Given two polynomials of degree $n$ with coefficients from a field $K$, the straightforward Eucliean Algorithm uses $O(n^{2})$ field operations to compute their greatest common divisor. The Fast Euclidean Algorithm computes the same GCD in $O(\mathsf{M}(n)\log(n))$ field operations, where $\mathsf{M}(n)$ is the time to multiply two $n$-degree polynomials; with FFT multiplication the GCD can thus be computed in time $O(n\log^{2}(n)\log(\log(n)))$. The algorithm can also be used to compute any particular pair of coefficients from the Extended Euclidean Algorithm, although computing every pair of coefficients would involve $O(n^{2})$ outputs and so the efficiency is not as helpful when all are needed.
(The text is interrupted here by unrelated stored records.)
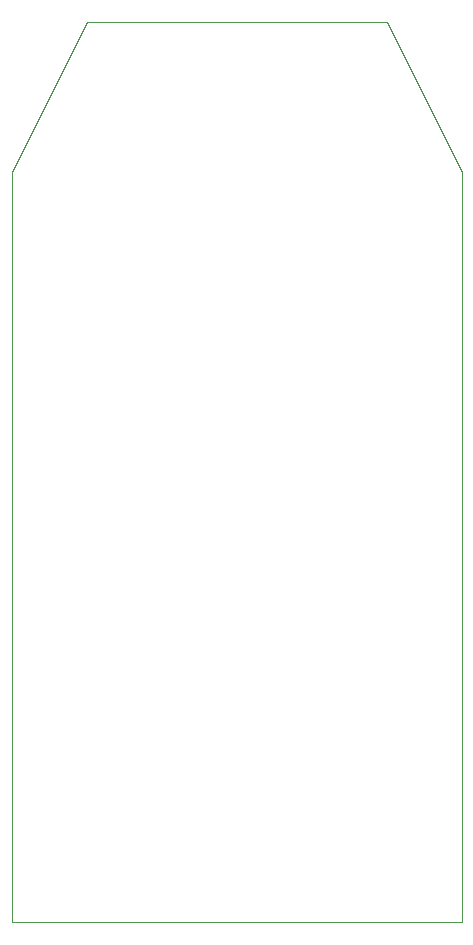
<source format=gbr>
G04 #@! TF.GenerationSoftware,KiCad,Pcbnew,(5.1.5)-3*
G04 #@! TF.CreationDate,2020-09-05T19:48:14+08:00*
G04 #@! TF.ProjectId,VS1053 Dev Brd,56533130-3533-4204-9465-76204272642e,rev?*
G04 #@! TF.SameCoordinates,Original*
G04 #@! TF.FileFunction,Profile,NP*
%FSLAX46Y46*%
G04 Gerber Fmt 4.6, Leading zero omitted, Abs format (unit mm)*
G04 Created by KiCad (PCBNEW (5.1.5)-3) date 2020-09-05 19:48:14*
%MOMM*%
%LPD*%
G04 APERTURE LIST*
%ADD10C,0.050000*%
G04 APERTURE END LIST*
D10*
X70383400Y-72796400D02*
X76733400Y-60096400D01*
X70383400Y-136296400D02*
X70383400Y-72796400D01*
X76733400Y-136296400D02*
X70383400Y-136296400D01*
X108483400Y-136296400D02*
X76733400Y-136296400D01*
X108483400Y-72796400D02*
X108483400Y-136296400D01*
X102133400Y-60096400D02*
X108483400Y-72796400D01*
X76733400Y-60096400D02*
X102133400Y-60096400D01*
M02*

</source>
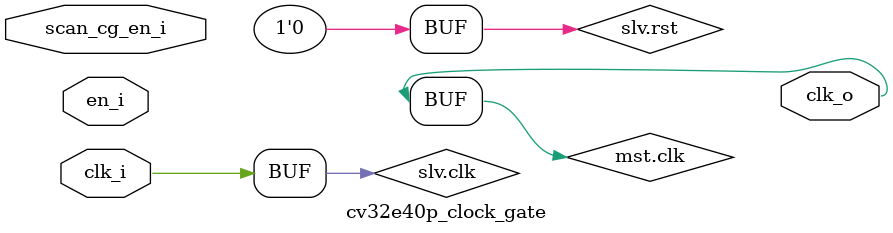
<source format=sv>
/*
 * Copyright 2025 LIRMM
 *
 * Licensed under the Apache License, Version 2.0 (the "License");
 * you may not use this file except in compliance with the License.
 * You may obtain a copy of the License at
 *
 *     http://www.apache.org/licenses/LICENSE-2.0
 *
 * Unless required by applicable law or agreed to in writing, software
 * distributed under the License is distributed on an "AS IS" BASIS,
 * WITHOUT WARRANTIES OR CONDITIONS OF ANY KIND, either express or implied.
 * See the License for the specific language governing permissions and
 * limitations under the License.
 */

module cv32e40p_clock_gate (
    input  logic clk_i,
    input  logic en_i,
    input  logic scan_cg_en_i,
    output logic clk_o
);

    ADAM_SEQ slv ();
    ADAM_SEQ mst ();

    assign slv.clk = clk_i;
    assign slv.rst = '0;

    assign clk_o = mst.clk;

    adam_clk_gate adam_clk_gate (
        .slv (slv),
        .mst (mst),

        .enable (en_i)
    );

endmodule

</source>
The algorithm can be made to work over $\mathbb{Z}$ but it is very tricky. A newer version that is easier to understand was published by Damien Stehlé and Paul Zimmerman, “A Binary Recursive Gcd Algorithm.”

Here we sketch the algorithm over $K[x]$. The basic idea is that the quotients $q_{i}$ computed by the Euclidean Algorithm can usually be computed by looking at only the first few coefficients of the polynomial; for example, if

$A(x)=a_{n}x^{n}+a_{{n-1}}x^{{n-1}}+\ldots+a_{0},\quad B(x)=b_{{n-1}}x^{{n-1}}+% \ldots+b_{0}$ |

then

$quo(A(x),B(x))=\frac{a_{n}}{b_{{n-1}}}x+\frac{b_{{n-1}}a_{{n-1}}-a_{n}b_{{n-2}% }}{b_{{n-1}}^{2}}$ |

With more detailed analysis, we can show that in fact a divide-and-conquer approach can be used to calculate the GCD. First, we remove the terms whose degree is $n/2$ or less from both polynomials $A$ and $B$. Then, we recursively compute their GCD and Euclidean coefficients. We then apply the Euclidean coefficients to $A$ and $B$, and recursively complete the Euclidean Algorithm.